## SELECTED TEXT
----------------------------------------
# ACS Part Time work experience query



## hpdave (Sep 11, 2017)

Hello dear members, 
I have a query regarding part time work experience for ACS. I have a total of 6.5 years of work experience. Out of which in the first 2 years, I worked for a company on part time basis. I was working for 20 hours per week, but my job was part time, overlapping with my education. Post that, I have worked full time, with 45 hours per week. 
In my experience letter from my first job , it is mentioned that I “worked part time with 20 hours per week”. I want to understand, will ACS count those 2 years or do they only consider full time experience? I have heard that ACS counts 2 years part time as 1 year full time, even if I have worked for 20 hours per week. Is this true?
Any help will be highly appreciated.


----------



## NB (Mar 29, 2017)

hpdave said:


> Hello dear members,
> I have a query regarding part time work experience for ACS. I have a total of 6.5 years of work experience. Out of which in the first 2 years, I worked for a company on part time basis. I was working for 20 hours per week, but my job was part time, overlapping with my education. Post that, I have worked full time, with 45 hours per week.
> In my experience letter from my first job , it is mentioned that I “worked part time with 20 hours per week”. I want to understand, will ACS count those 2 years or do they only consider full time experience? I have heard that ACS counts 2 years part time as 1 year full time, even if I have worked for 20 hours per week. Is this true?
> Any help will be highly appreciated.


ACS would have considered even 20 hours per week as full time but not in your case

This work was during your education period, so it will not be considered 

Only your post education experience will be taken into account 

Cheers


----------



## hpdave (Sep 11, 2017)
----------------------------------------
## DATA SECTION
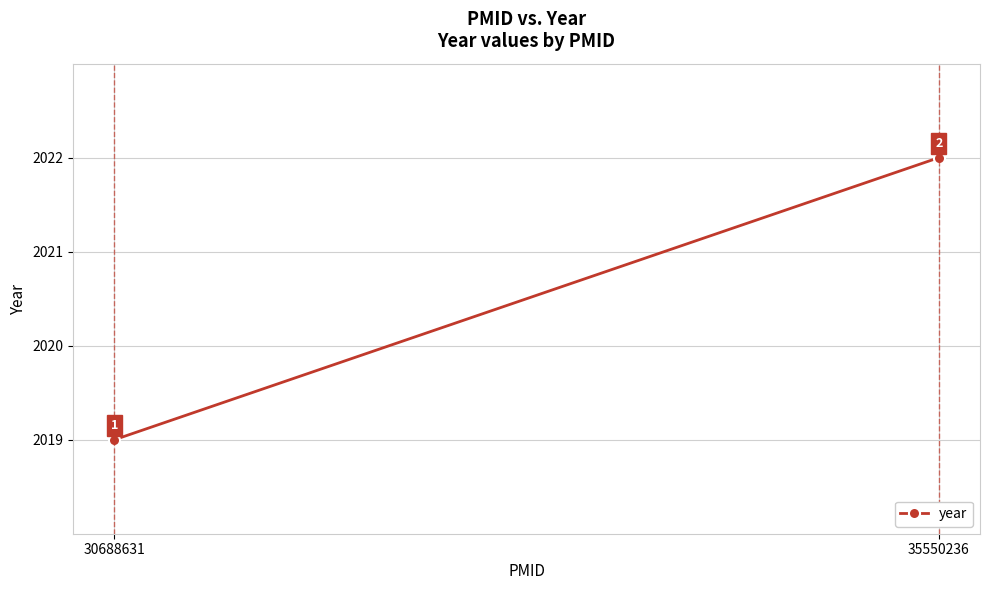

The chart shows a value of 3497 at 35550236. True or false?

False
----------------------------------------
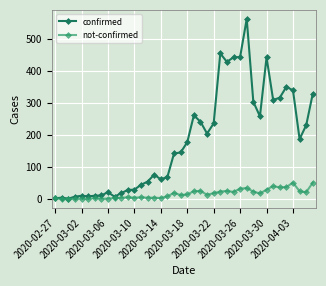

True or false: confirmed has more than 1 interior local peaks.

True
----------------------------------------
## PROBLEM SET
1. In the ACS forum thread, condense the paragraph that begins "I have a query regarding part time work experience" while keeping its main facts.
2. Carry on the ACS forum thread from its last line.
The listing above comes from a separate source.

## RESPONSES IN ORDER
1. The poster asks how ACS treats part-time work experience. Of 6.5 years of work in total, the first 2 were part-time at one company, 20 hours per week, overlapping with education. All work since then has been full-time at 45 hours per week.

2.
newbienz said:


> ACS would have considered even 20 hours per week as full time but not in your case
> 
> This work was during your education period, so it will not be considered
> 
> ...


Thanks for the revert. By education, I mean my graduation and not highschool education. I was above 18 years old and was legally permitted to work with graduation. My university completed at 11.30 AM and I worked from 2-5 PM, 5 days a week. I think this should work. My only question is if the letter says that I worked "part time for 20 hours", would that work or not..


----------



## hpdave (Sep 11, 2017)

2-6 pm*


----------



## luvjd (Aug 10, 2017)

hpdave said:


> Thanks for the revert. By education, I mean my graduation and not highschool education. I was above 18 years old and was legally permitted to work with graduation. My university completed at 11.30 AM and I worked from 2-5 PM, 5 days a week. I think this should work. My only question is if the letter says that I worked "part time for 20 hours", would that work or not..


As per the ACS assessment guide, the effect of words "part time" is not clear.
Assuming they consider 20 hours as full-time even though it is mentioned as "part-time" since 20 hours qualifies for assessment, it can be considered for your total work experience.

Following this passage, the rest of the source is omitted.